When is 'allowing a person to die' classified as killing them? When can patients choose to end their life by refusing life-saving medical care? How much pain relief can be given legally when a side-effect of palliative medication is to shorten a patient's life? These legal and ethical problems faced by doctors the world over will be examined in a symposium at the University of Sydney on Thursday 28 October.
Leading legal academics, Dr Andrew McGee from Queensland University of Technology, Associate Professor Cameron Stewart from Sydney Law School , and cancer surgeon Dr Charles Douglas, will each discuss the complex problems that arise when the law of homicide is applied to end-of-life-care.
Organiser Sascha Callaghan from the Centre for Values, Ethics and the Law in Medicine said that occasionally a doctor may feel it necessary to give large doses of sedatives, foreseeing that death may be hastened as a result. "But they would not be guilty of homicide if their intention was only to relieve suffering," she said. "This defence seems to be peculiar to the medical setting, and is arguably at odds with general criminal law principles."
Dr McGee believes that the existing law draws reasonable boundaries between unlawful killing and what we all recognise as legitimate palliative care, but Associate Professor Stewart argues that the law would do better to acknowledge that sometimes the best palliative care treatments involve a technical homicide and that a better approach would be to develop a new defence to a criminal charge for doctors, based on the doctrine of "necessity".

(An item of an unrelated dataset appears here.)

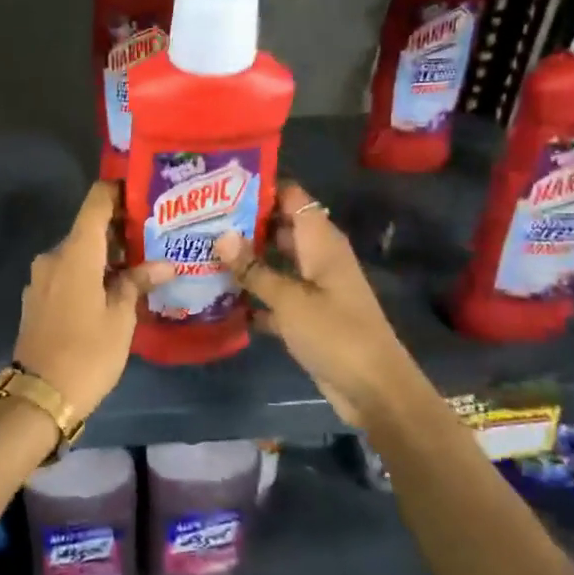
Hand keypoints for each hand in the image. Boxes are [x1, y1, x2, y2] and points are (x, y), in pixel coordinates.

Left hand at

Finally, noted cancer surgeon Dr Charles Douglas will be presenting new empirical findings about doctors' self-reported intentions in end of life care, and consider whether the current law works in practice. While intentions are undoubtedly more complex than the law allows, and while many are skeptical about the Principle of Double Effect as a moral principle, Dr Douglas will argue that the intention - foresight distinction remains important in end of life care, and will stay that way regardless of the legal status of euthanasia or assisted suicide.